Pick the Right Paint
Yes, sprucing up your appliances can cost as little as $20, thanks to the power of paint. Depending on the appliance and its condition, you might need only a small bottle of specialized paint for touch-ups or an entire one-quart can for complete coverage. For long-lasting results and household safety, choose paints appropriate to your project.
• One option—good for unifying the color of your appliances and hiding nicks or discoloration—is to cover with appliance epoxy paint. Application couldn’t be easier for this self-priming paint, with options to either brush or spray, and you’ll find all of your standard appliance colors available.
• For appliances that do tend to heat, like the oven or radiator, you’ll need to purchase a specialty heat-resistant product that is designed to withstand high temperatures.

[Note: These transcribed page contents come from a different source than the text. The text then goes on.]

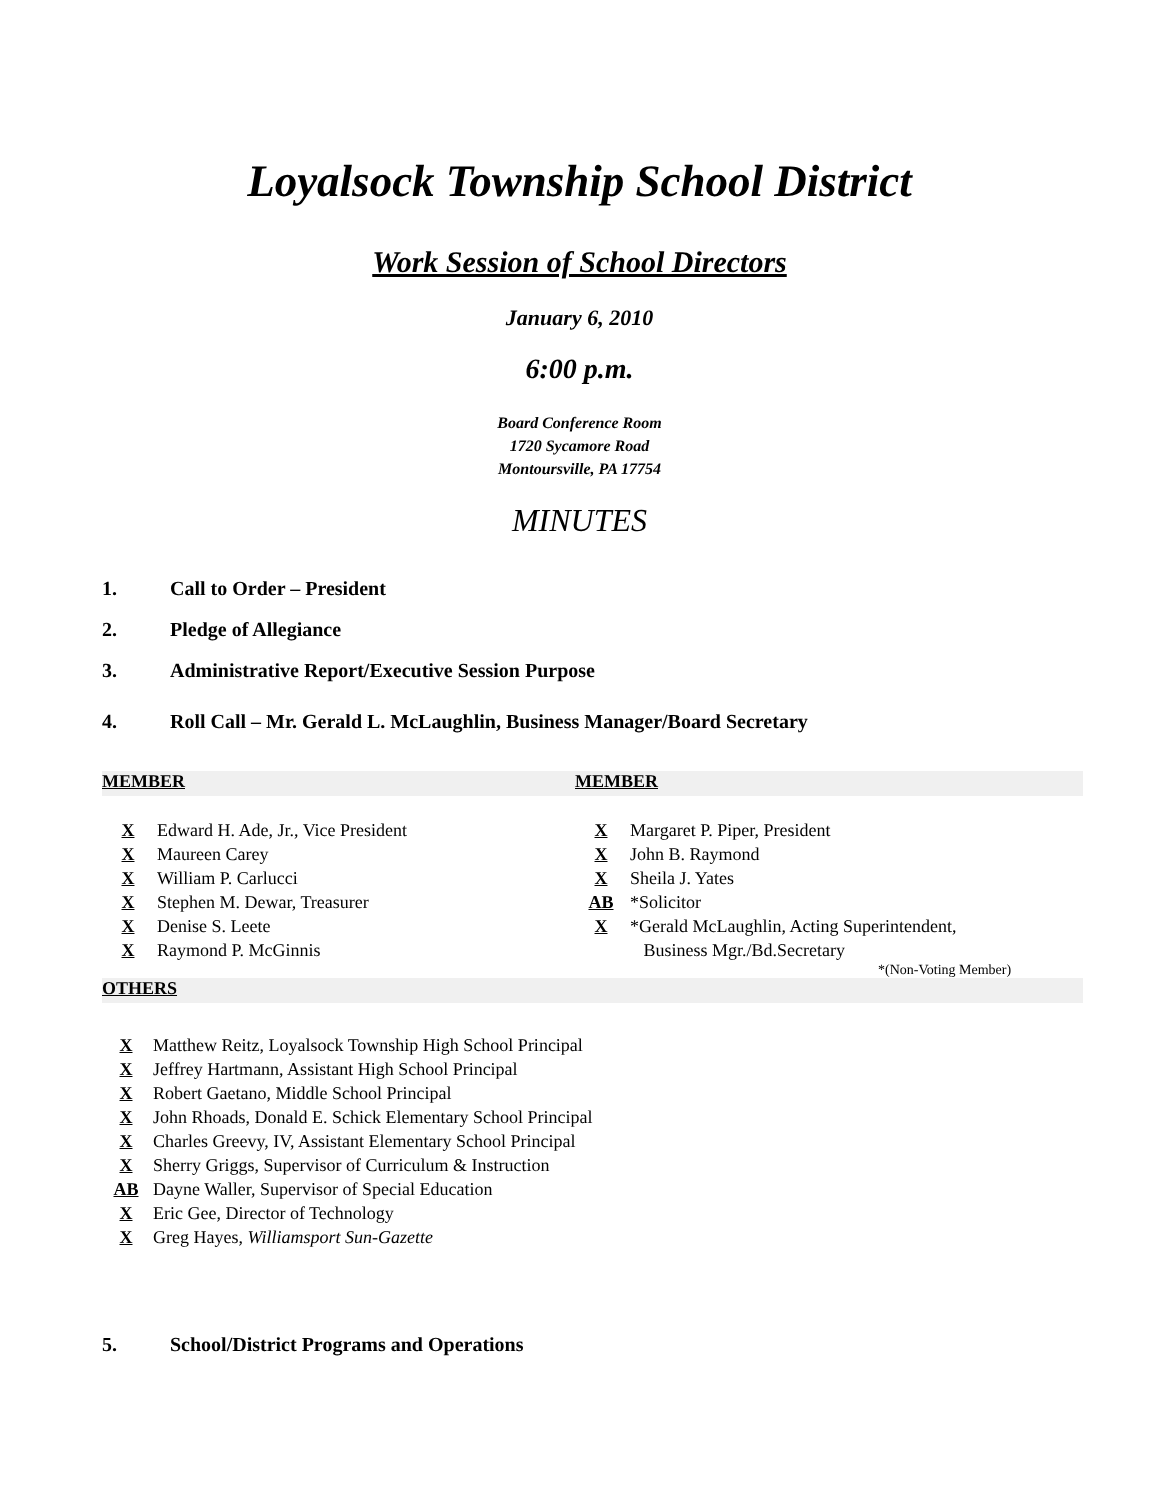Loyalsock Township School District
Work Session of School Directors
January 6, 2010
6:00 p.m.
Board Conference Room
1720 Sycamore Road
Montoursville, PA 17754
MINUTES
1. Call to Order – President
2. Pledge of Allegiance
3. Administrative Report/Executive Session Purpose
4. Roll Call – Mr. Gerald L. McLaughlin, Business Manager/Board Secretary
MEMBER MEMBER
| X | Edward H. Ade, Jr., Vice President |
| X | Maureen Carey |
| X | William P. Carlucci |
| X | Stephen M. Dewar, Treasurer |
| X | Denise S. Leete |
| X | Raymond P. McGinnis |
| X | Margaret P. Piper, President |
| X | John B. Raymond |
| X | Sheila J. Yates |
| AB | *Solicitor |
| X | *Gerald McLaughlin, Acting Superintendent, Business Mgr./Bd.Secretary |
*(Non-Voting Member)
OTHERS
| X | Matthew Reitz, Loyalsock Township High School Principal |
| X | Jeffrey Hartmann, Assistant High School Principal |
| X | Robert Gaetano, Middle School Principal |
| X | John Rhoads, Donald E. Schick Elementary School Principal |
| X | Charles Greevy, IV, Assistant Elementary School Principal |
| X | Sherry Griggs, Supervisor of Curriculum & Instruction |
| AB | Dayne Waller, Supervisor of Special Education |
| X | Eric Gee, Director of Technology |
| X | Greg Hayes, Williamsport Sun-Gazette |
5. School/District Programs and Operations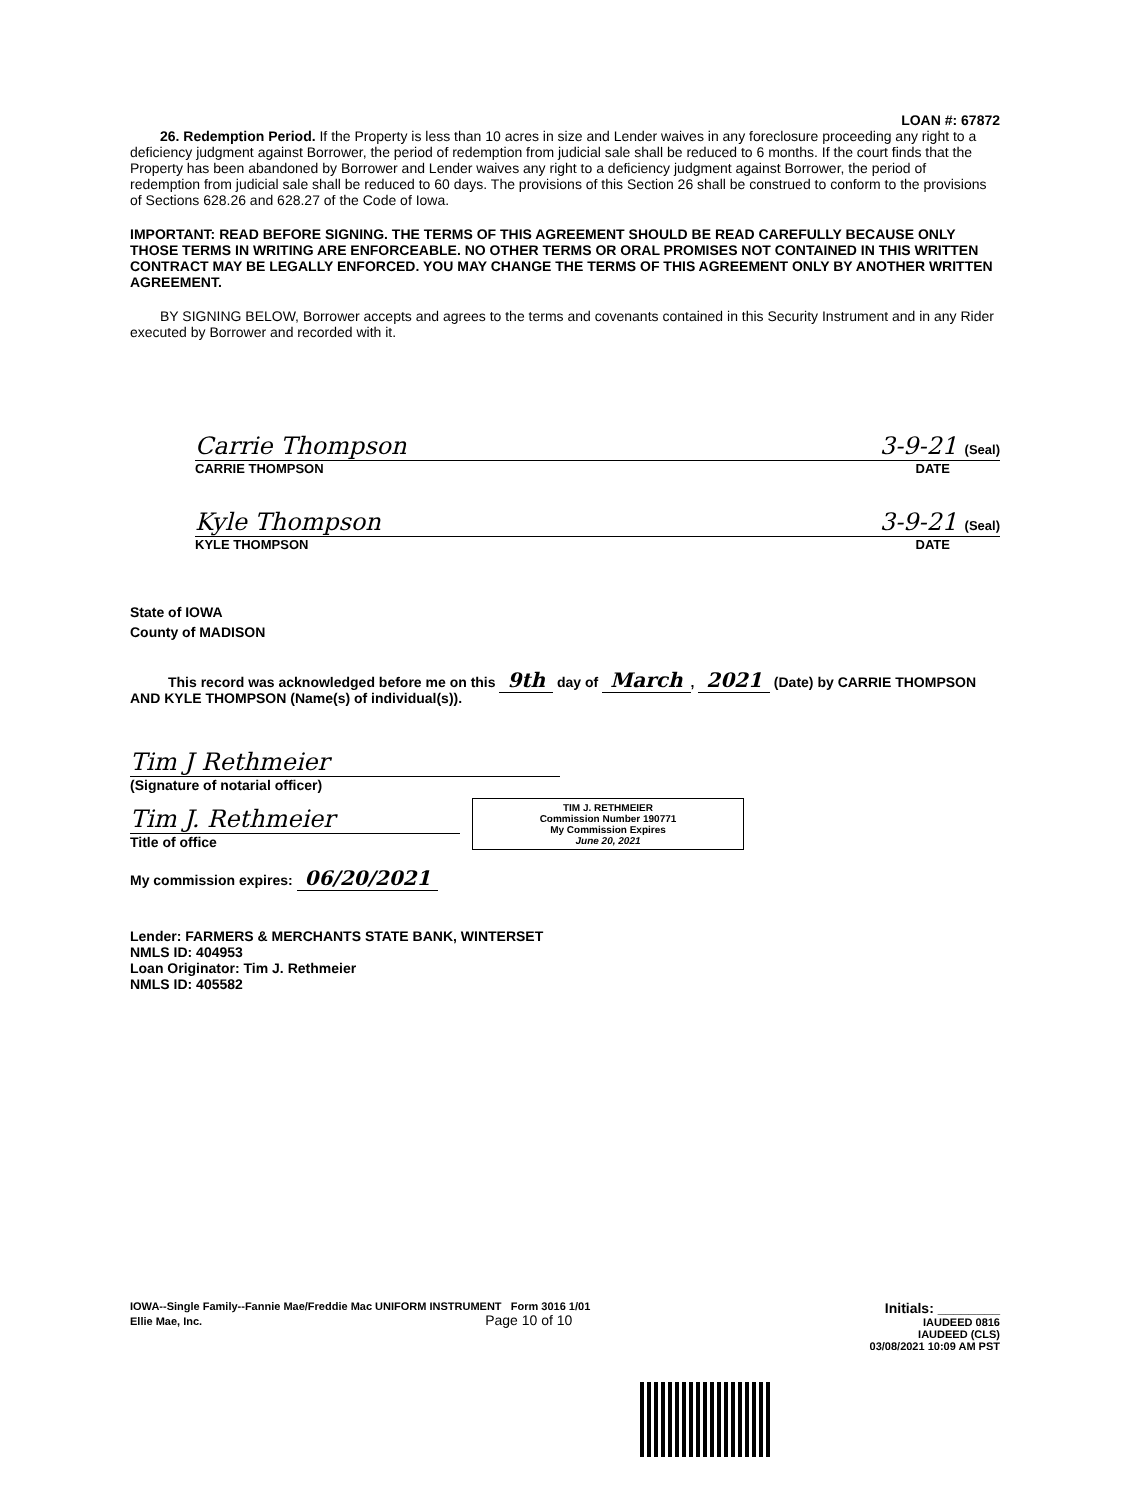LOAN #: 67872
26. Redemption Period. If the Property is less than 10 acres in size and Lender waives in any foreclosure proceeding any right to a deficiency judgment against Borrower, the period of redemption from judicial sale shall be reduced to 6 months. If the court finds that the Property has been abandoned by Borrower and Lender waives any right to a deficiency judgment against Borrower, the period of redemption from judicial sale shall be reduced to 60 days. The provisions of this Section 26 shall be construed to conform to the provisions of Sections 628.26 and 628.27 of the Code of Iowa.
IMPORTANT: READ BEFORE SIGNING. THE TERMS OF THIS AGREEMENT SHOULD BE READ CAREFULLY BECAUSE ONLY THOSE TERMS IN WRITING ARE ENFORCEABLE. NO OTHER TERMS OR ORAL PROMISES NOT CONTAINED IN THIS WRITTEN CONTRACT MAY BE LEGALLY ENFORCED. YOU MAY CHANGE THE TERMS OF THIS AGREEMENT ONLY BY ANOTHER WRITTEN AGREEMENT.
BY SIGNING BELOW, Borrower accepts and agrees to the terms and covenants contained in this Security Instrument and in any Rider executed by Borrower and recorded with it.
Carrie Thompson 3-9-21 (Seal)
CARRIE THOMPSON DATE
Kyle Thompson 3-9-21 (Seal)
KYLE THOMPSON DATE
State of IOWA
County of MADISON
This record was acknowledged before me on this 9th day of March, 2021 (Date) by CARRIE THOMPSON AND KYLE THOMPSON (Name(s) of individual(s)).
Tim J Rethmeier
(Signature of notarial officer)
Tim J. Rethmeier
Title of office
TIM J. RETHMEIER
Commission Number 190771
My Commission Expires
June 20, 2021
My commission expires: 06/20/2021
Lender: FARMERS & MERCHANTS STATE BANK, WINTERSET
NMLS ID: 404953
Loan Originator: Tim J. Rethmeier
NMLS ID: 405582
IOWA--Single Family--Fannie Mae/Freddie Mac UNIFORM INSTRUMENT Form 3016 1/01
Ellie Mae, Inc. Page 10 of 10
Initials: ________
IAUDEED 0816
IAUDEED (CLS)
03/08/2021 10:09 AM PST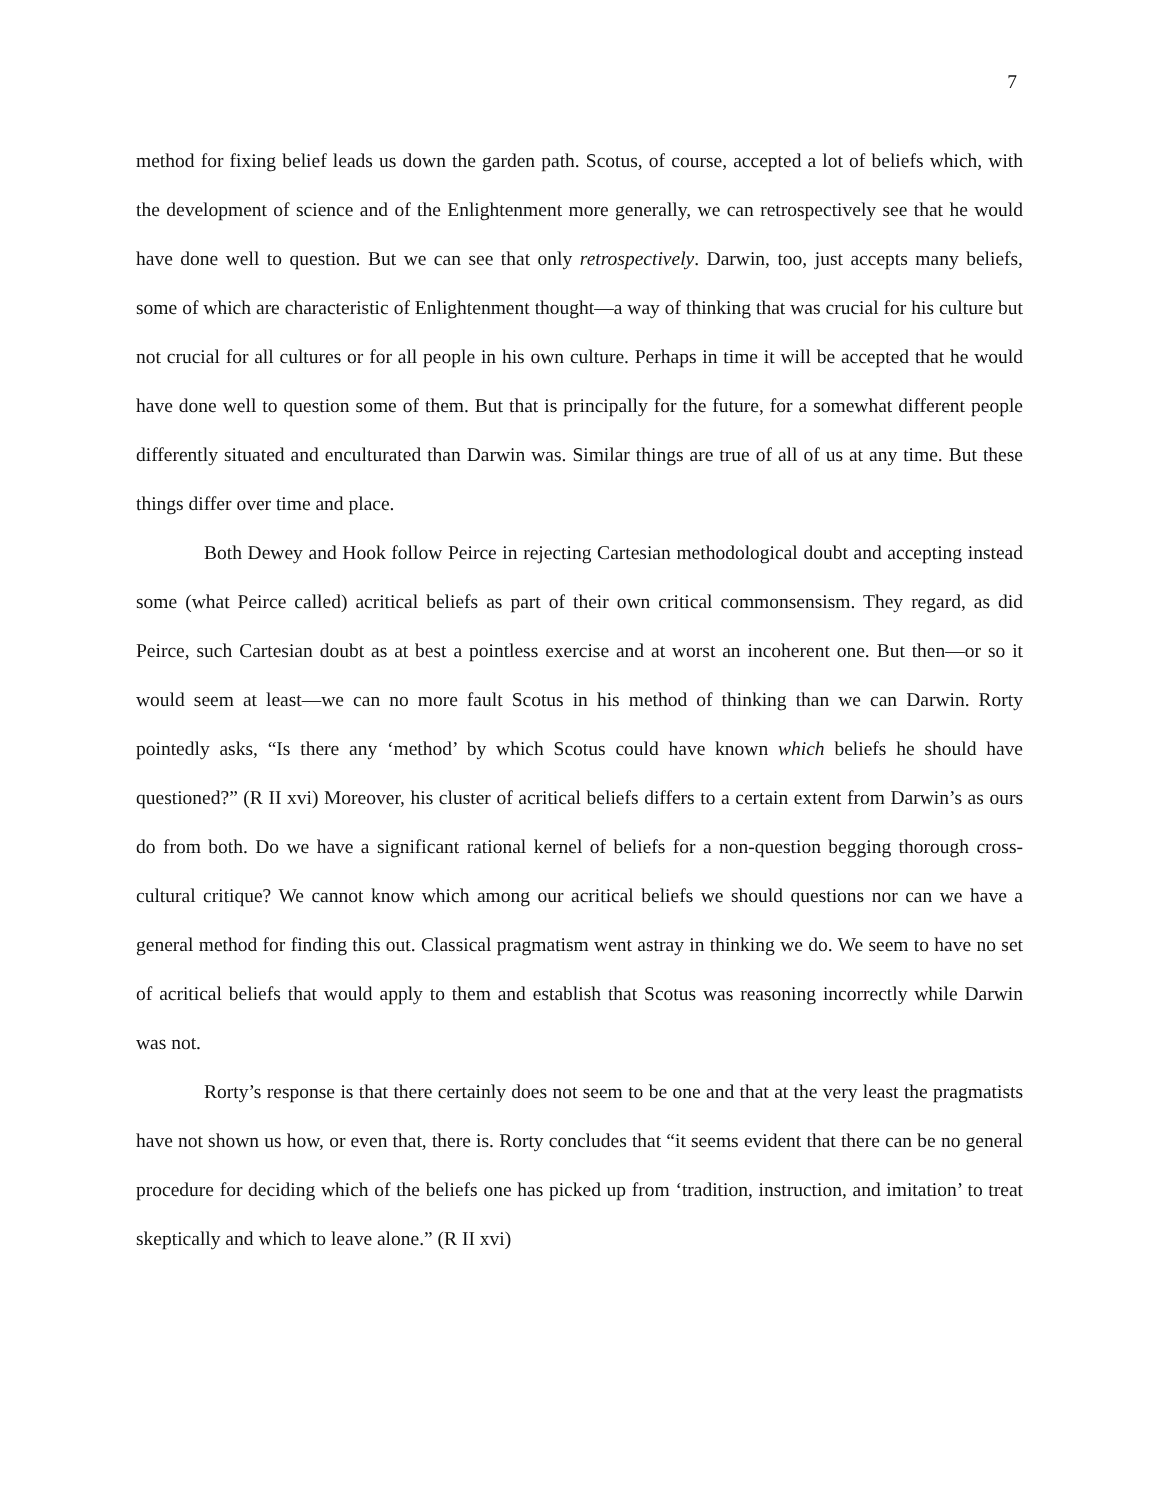7
method for fixing belief leads us down the garden path. Scotus, of course, accepted a lot of beliefs which, with the development of science and of the Enlightenment more generally, we can retrospectively see that he would have done well to question. But we can see that only retrospectively. Darwin, too, just accepts many beliefs, some of which are characteristic of Enlightenment thought—a way of thinking that was crucial for his culture but not crucial for all cultures or for all people in his own culture. Perhaps in time it will be accepted that he would have done well to question some of them. But that is principally for the future, for a somewhat different people differently situated and enculturated than Darwin was. Similar things are true of all of us at any time. But these things differ over time and place.
Both Dewey and Hook follow Peirce in rejecting Cartesian methodological doubt and accepting instead some (what Peirce called) acritical beliefs as part of their own critical commonsensism. They regard, as did Peirce, such Cartesian doubt as at best a pointless exercise and at worst an incoherent one. But then—or so it would seem at least—we can no more fault Scotus in his method of thinking than we can Darwin. Rorty pointedly asks, “Is there any ‘method’ by which Scotus could have known which beliefs he should have questioned?” (R II xvi) Moreover, his cluster of acritical beliefs differs to a certain extent from Darwin’s as ours do from both. Do we have a significant rational kernel of beliefs for a non-question begging thorough cross-cultural critique? We cannot know which among our acritical beliefs we should questions nor can we have a general method for finding this out. Classical pragmatism went astray in thinking we do. We seem to have no set of acritical beliefs that would apply to them and establish that Scotus was reasoning incorrectly while Darwin was not.
Rorty’s response is that there certainly does not seem to be one and that at the very least the pragmatists have not shown us how, or even that, there is. Rorty concludes that “it seems evident that there can be no general procedure for deciding which of the beliefs one has picked up from ‘tradition, instruction, and imitation’ to treat skeptically and which to leave alone.” (R II xvi)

• You won’t find appliance paint in much more than a standard white, black, or silver, so if a splash of color is the goal, widen your selection to the wall of spray paint for a stand-out appliance in an otherwise ordinary kitchen. Because these aren’t specifically engineered to cover appliances, you’ll want to top with an enamel gloss protective spray. (Alternatively, try a chalkboard paint—black or any other hue you’d like to mix—and start jotting your memos directly on the fridge.)
Before You Start
You’ve carried home your paint cans, but before you begin, remember: Safety first! Start by unplugging the appliance from the wall. Then, spread out a drop cloth and/or plastic sheets to protect your floors and surroundings.
Remove all hardware (you’ll paint that separately) and give the appliance a thorough cleaning. A little ammonia works wonders to clean off any grease and oil buildup so the paint adheres properly. Just be sure to crack open a window and move some fans into the space for proper ventilation, as those fumes can be caustic. Leave these precautions in place if you plan to spray-paint indoors, or take this time to move the appliance outside before you clean and paint so that you won’t inhale any of the fumes.
Next, rough up the surface of your appliance. While it may seem counter-intuitive to creating a fresh clean look, it helps the paint to bond to what’s likely already a slick, glossy surface. Rub a piece of steel wool in a circular motion across the entire surface of the appliance. High-gloss finishes may require an extra pass with 150-grit sandpaper or sanding block to really scratch up the surface and eliminate the shine. A clean, matte feel is the perfect canvas for a fresh coat of appliance paint. Take a damp cloth and wipe away all of the dust so it won’t interfere with your paint job.
Now, strategically place painter’s tape to cover up logos as well as non-removable knobs and buttons. And speaking of cover-ups, you should mask your face to keep from inhaling fumes. While you’re at it, protect your skin with a long sleeve shirt and pants, especially if you’re using a spray can—this do-it-yourself project gets pretty messy!
The Painting Process
Once your appliance is properly prepped, spray, brush, or roll on the product of your choice. If you go with a spray can method, keep the nozzle at a constant level and at an even distance (approximately 12 inches from the surface) for best results. If you’re using a brush or roller, use slow and even strokes to fully coat the entire appliance. If you notice the paint (particularly epoxy) bubble up, no need to panic; in most cases it will even itself out.
Once you’re done with the first application, plan to apply a second or third coat for a smooth, even finish. When spray painting appliances, you’ll most likely need 2 or 3 coats to ensure the surface is evenly covered, and one coat of enamel gloss protective spray if you chose to work with something other than specialty paint. Wait 15 minutes between applications, and when your satisfied with the results, allow your appliance to dry for 24 hours before touching—that includes hauling your masterpiece back inside. Painters who use a brush or roller may only require a second coat to give the appliance a smooth, even finish.
While painting appliances is not a permanent fix, it does offer you additional time to budget and save for those replacement appliances you’ve been dreaming about all along.